Amazon.co.uk Review
Having collaborated with such dance acts as
Red Snapper and the
Chemical Brothers, singer-songwriter Beth Orton is sometimes regarded as a young folky hitching a ride on the electronica bandwagon. On
Trailer Park, however, she harks back to a lost Seventies tradition whose exponents included
Traffic,
Tim Buckley and especially
John Martyn, all of whom worked in a hazy interface between jazz, blues and folk. Fleshed out with multiple layers of vibes, strings and keyboards,
Trailer Park is at once a soul-searching and sensual album, with Orton's flat-edged and indistinct lyrics often seeming to melt in her own mouth. Only "Sweetest Decline", featuring
Dr John on keyboards seems slightly twee. Otherwise on the likes of "Couldn't Cause Me Harm" and "Feel To Believe", the pleasures and pains of love are conveyed so tangibly it almost hurts. --
David Stubbs
CD Description
TRAILER PARK, the debut album by British songstress Beth Orton, is a swirling voyage that soars beyond the sonic limitations that are the Achilles heel of singer/songwriters. Recorded with producer Victor Van Vugt (Nick Cave, Tindersticks), TRAILER PARK's lush, sinewy string arrangements, imaginative sound effects, and tasteful accompaniment contribute a complexity that lifts, rather than smothers, the stark, up-front vocals and breezy, melodic guitar playing. Somehow, the busier things get, the more room she seems to have.

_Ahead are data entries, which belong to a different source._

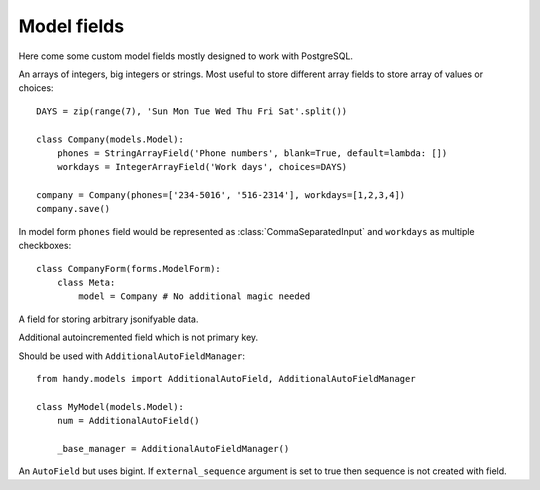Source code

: Model fields
============

Here come some custom model fields mostly designed to work with PostgreSQL.


.. class:: IntegerArrayField
           BigIntegerArrayField
           StringArrayField(max_length=None)

    An arrays of integers, big integers or strings. Most useful to store different array
    fields to store array of values or choices::

        DAYS = zip(range(7), 'Sun Mon Tue Wed Thu Fri Sat'.split())

        class Company(models.Model):
            phones = StringArrayField('Phone numbers', blank=True, default=lambda: [])
            workdays = IntegerArrayField('Work days', choices=DAYS)

        company = Company(phones=['234-5016', '516-2314'], workdays=[1,2,3,4])
        company.save()

    In model form ``phones`` field would be represented as :class:`CommaSeparatedInput` and
    ``workdays`` as multiple checkboxes::

        class CompanyForm(forms.ModelForm):
            class Meta:
                model = Company # No additional magic needed


.. class:: JSONField

    A field for storing arbitrary jsonifyable data.


.. class:: AdditionalAutoField

    Additional autoincremented field which is not primary key.

    Should be used with ``AdditionalAutoFieldManager``::

        from handy.models import AdditionalAutoField, AdditionalAutoFieldManager

        class MyModel(models.Model):
            num = AdditionalAutoField()

            _base_manager = AdditionalAutoFieldManager()


.. class:: BigAutoField

    An ``AutoField`` but uses bigint. If ``external_sequence`` argument is set to true
    then sequence is not created with field.


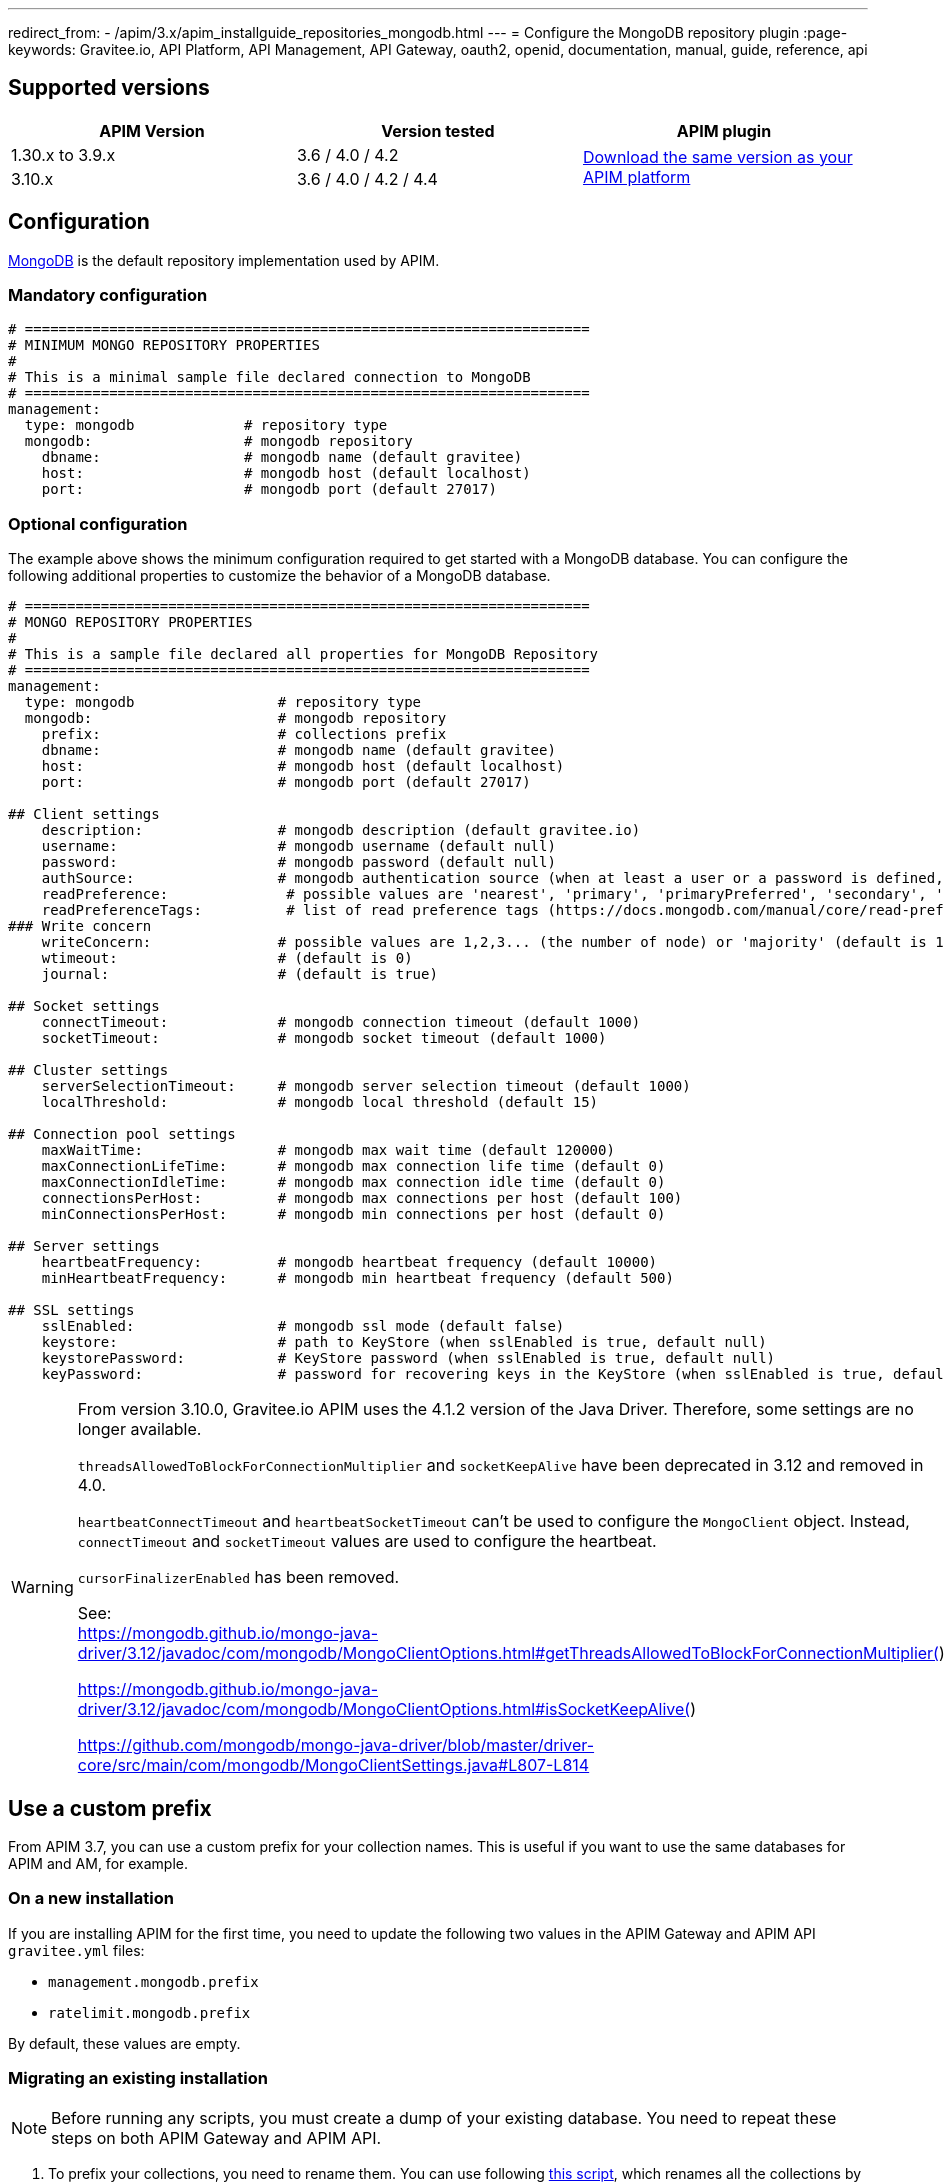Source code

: ---
redirect_from:
  - /apim/3.x/apim_installguide_repositories_mongodb.html
---
= Configure the MongoDB repository plugin
:page-keywords: Gravitee.io, API Platform, API Management, API Gateway, oauth2, openid, documentation, manual, guide, reference, api

== Supported versions

|===
|APIM Version |Version tested | APIM plugin

|1.30.x to 3.9.x
|3.6 / 4.0 / 4.2
.2+^.^|https://download.gravitee.io/#graviteeio-apim/plugins/repositories/gravitee-apim-repository-mongodb/[Download the same version as your APIM platform, window=\"_blank\"]

|3.10.x
|3.6 / 4.0 / 4.2 / 4.4
|===

== Configuration
https://www.mongodb.org/[MongoDB, window=\"_blank\"] is the default repository implementation used by APIM.

=== Mandatory configuration

[source,yaml]
----
# ===================================================================
# MINIMUM MONGO REPOSITORY PROPERTIES
#
# This is a minimal sample file declared connection to MongoDB
# ===================================================================
management:
  type: mongodb             # repository type
  mongodb:                  # mongodb repository
    dbname:                 # mongodb name (default gravitee)
    host:                   # mongodb host (default localhost)
    port:                   # mongodb port (default 27017)
----

=== Optional configuration

The example above shows the minimum configuration required to get started with a MongoDB database. You can configure the following additional properties to customize the behavior of a MongoDB database.

[source,yaml]
----
# ===================================================================
# MONGO REPOSITORY PROPERTIES
#
# This is a sample file declared all properties for MongoDB Repository
# ===================================================================
management:
  type: mongodb                 # repository type
  mongodb:                      # mongodb repository
    prefix:                     # collections prefix
    dbname:                     # mongodb name (default gravitee)
    host:                       # mongodb host (default localhost)
    port:                       # mongodb port (default 27017)

## Client settings
    description:                # mongodb description (default gravitee.io)
    username:                   # mongodb username (default null)
    password:                   # mongodb password (default null)
    authSource:                 # mongodb authentication source (when at least a user or a password is defined, default gravitee)
    readPreference:              # possible values are 'nearest', 'primary', 'primaryPreferred', 'secondary', 'secondaryPreferred'
    readPreferenceTags:          # list of read preference tags (https://docs.mongodb.com/manual/core/read-preference-tags/#std-label-replica-set-read-preference-tag-sets)
### Write concern
    writeConcern:               # possible values are 1,2,3... (the number of node) or 'majority' (default is 1)
    wtimeout:                   # (default is 0)
    journal:                    # (default is true)

## Socket settings
    connectTimeout:             # mongodb connection timeout (default 1000)
    socketTimeout:              # mongodb socket timeout (default 1000)

## Cluster settings
    serverSelectionTimeout:     # mongodb server selection timeout (default 1000)
    localThreshold:             # mongodb local threshold (default 15)

## Connection pool settings
    maxWaitTime:                # mongodb max wait time (default 120000)
    maxConnectionLifeTime:      # mongodb max connection life time (default 0)
    maxConnectionIdleTime:      # mongodb max connection idle time (default 0)
    connectionsPerHost:         # mongodb max connections per host (default 100)
    minConnectionsPerHost:      # mongodb min connections per host (default 0)

## Server settings
    heartbeatFrequency:         # mongodb heartbeat frequency (default 10000)
    minHeartbeatFrequency:      # mongodb min heartbeat frequency (default 500)

## SSL settings
    sslEnabled:                 # mongodb ssl mode (default false)
    keystore:                   # path to KeyStore (when sslEnabled is true, default null)
    keystorePassword:           # KeyStore password (when sslEnabled is true, default null)
    keyPassword:                # password for recovering keys in the KeyStore (when sslEnabled is true, default null)
----

[WARNING]
====
From version 3.10.0, Gravitee.io APIM uses the 4.1.2 version of the Java Driver. Therefore, some settings are no longer available.

`threadsAllowedToBlockForConnectionMultiplier` and `socketKeepAlive` have been deprecated in 3.12 and removed in 4.0.

`heartbeatConnectTimeout` and `heartbeatSocketTimeout` can't be used to configure the `MongoClient` object. Instead, `connectTimeout` and `socketTimeout` values are used to configure the heartbeat.

`cursorFinalizerEnabled` has been removed.

See: +
https://mongodb.github.io/mongo-java-driver/3.12/javadoc/com/mongodb/MongoClientOptions.html#getThreadsAllowedToBlockForConnectionMultiplier()

https://mongodb.github.io/mongo-java-driver/3.12/javadoc/com/mongodb/MongoClientOptions.html#isSocketKeepAlive()

https://github.com/mongodb/mongo-java-driver/blob/master/driver-core/src/main/com/mongodb/MongoClientSettings.java#L807-L814
====

[[use_a_custom_prefix]]
== Use a custom prefix

From APIM 3.7, you can use a custom prefix for your collection names. This is useful if you want to use the same databases for APIM and AM, for example.

=== On a new installation

If you are installing APIM for the first time, you need to update the following two values in the APIM Gateway and APIM API `gravitee.yml` files:

* `management.mongodb.prefix`
* `ratelimit.mongodb.prefix`

By default, these values are empty.

=== Migrating an existing installation

NOTE: Before running any scripts, you must create a dump of your existing database. You need to repeat these steps on both APIM Gateway and APIM API.

. To prefix your collections, you need to rename them. You can use following https://raw.githubusercontent.com/gravitee-io/release/master/upgrades/3.x/3.7.0/mongodb/1-rename-collections-with-prefix.js[this script^], which renames all the collections by adding a prefix and rateLimitPrefix of your choice.
. Update values `management.mongodb.prefix` and `ratelimit.mongodb.prefix` in the `gravitee.yml` file.

== Index

You can create an index using the https://github.com/gravitee-io/gravitee-api-management/blob/master/gravitee-apim-repository/gravitee-apim-repository-mongodb/src/main/resources/scripts/create-index.js[script, window=\"_blank\"] available from our MongoDB GitHub repository.
You must use the correct version of this script for the version of APIM you are running.

NOTE: If you use a custom prefix for collections, don't forget to set it on the first line of the script.

== Security

Sometimes you need to apply specific security constraints and rules to users accessing your database.
The following table summarizes how to define fine-grained constraints per collection.

|===
|Component|Read-only |Read-write

|APIM Gateway
|apis - keys - subscriptions - plans | events - ratelimit - commands

|APIM API
|- | all collections except ratelimit

|===
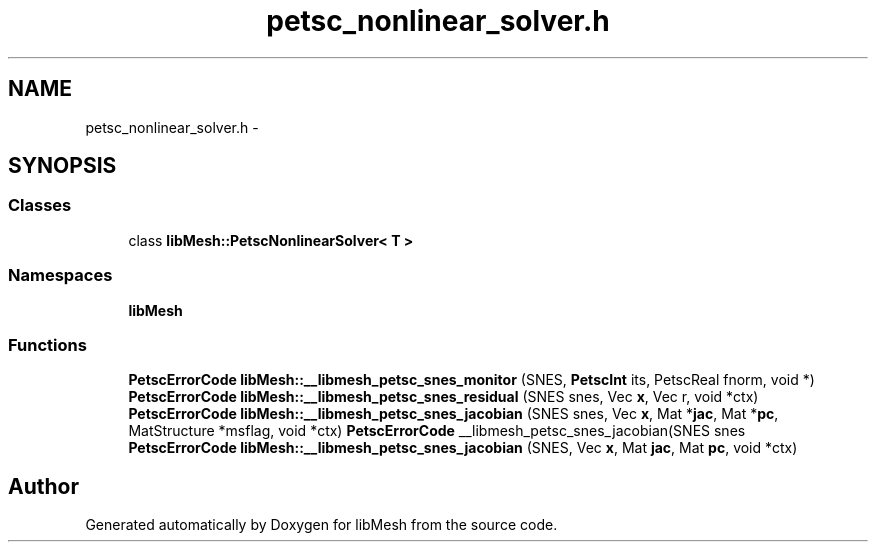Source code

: .TH "petsc_nonlinear_solver.h" 3 "Tue May 6 2014" "libMesh" \" -*- nroff -*-
.ad l
.nh
.SH NAME
petsc_nonlinear_solver.h \- 
.SH SYNOPSIS
.br
.PP
.SS "Classes"

.in +1c
.ti -1c
.RI "class \fBlibMesh::PetscNonlinearSolver< T >\fP"
.br
.in -1c
.SS "Namespaces"

.in +1c
.ti -1c
.RI "\fBlibMesh\fP"
.br
.in -1c
.SS "Functions"

.in +1c
.ti -1c
.RI "\fBPetscErrorCode\fP \fBlibMesh::__libmesh_petsc_snes_monitor\fP (SNES, \fBPetscInt\fP its, PetscReal fnorm, void *)"
.br
.ti -1c
.RI "\fBPetscErrorCode\fP \fBlibMesh::__libmesh_petsc_snes_residual\fP (SNES snes, Vec \fBx\fP, Vec r, void *ctx)"
.br
.ti -1c
.RI "\fBPetscErrorCode\fP \fBlibMesh::__libmesh_petsc_snes_jacobian\fP (SNES snes, Vec \fBx\fP, Mat *\fBjac\fP, Mat *\fBpc\fP, MatStructure *msflag, void *ctx) \fBPetscErrorCode\fP __libmesh_petsc_snes_jacobian(SNES snes"
.br
.ti -1c
.RI "\fBPetscErrorCode\fP \fBlibMesh::__libmesh_petsc_snes_jacobian\fP (SNES, Vec \fBx\fP, Mat \fBjac\fP, Mat \fBpc\fP, void *ctx)"
.br
.in -1c
.SH "Author"
.PP 
Generated automatically by Doxygen for libMesh from the source code\&.
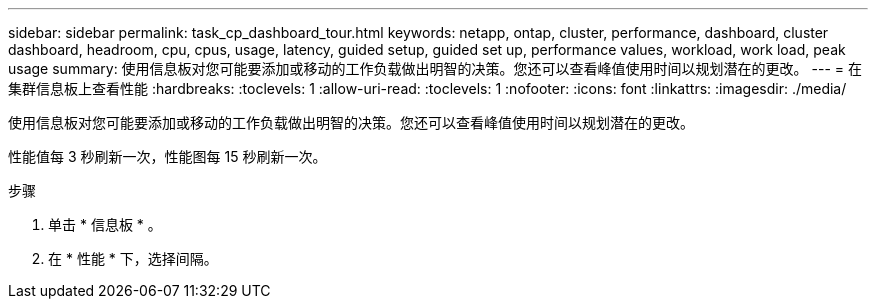 ---
sidebar: sidebar 
permalink: task_cp_dashboard_tour.html 
keywords: netapp, ontap, cluster, performance, dashboard, cluster dashboard, headroom, cpu, cpus, usage, latency, guided setup, guided set up, performance values, workload, work load, peak usage 
summary: 使用信息板对您可能要添加或移动的工作负载做出明智的决策。您还可以查看峰值使用时间以规划潜在的更改。 
---
= 在集群信息板上查看性能
:hardbreaks:
:toclevels: 1
:allow-uri-read: 
:toclevels: 1
:nofooter: 
:icons: font
:linkattrs: 
:imagesdir: ./media/


[role="lead"]
使用信息板对您可能要添加或移动的工作负载做出明智的决策。您还可以查看峰值使用时间以规划潜在的更改。

性能值每 3 秒刷新一次，性能图每 15 秒刷新一次。

.步骤
. 单击 * 信息板 * 。
. 在 * 性能 * 下，选择间隔。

Orton's lyrics are just introspective and plaintive enough--she neither pleads nor lectures. Overall her message is wistful beyond her years, and sad without being self-indulgent. Smart and skilled, but also honest and strong, she possesses a modern edge that pushes her out of the folk-singer mold and into the realm of inventive, innovative pop music.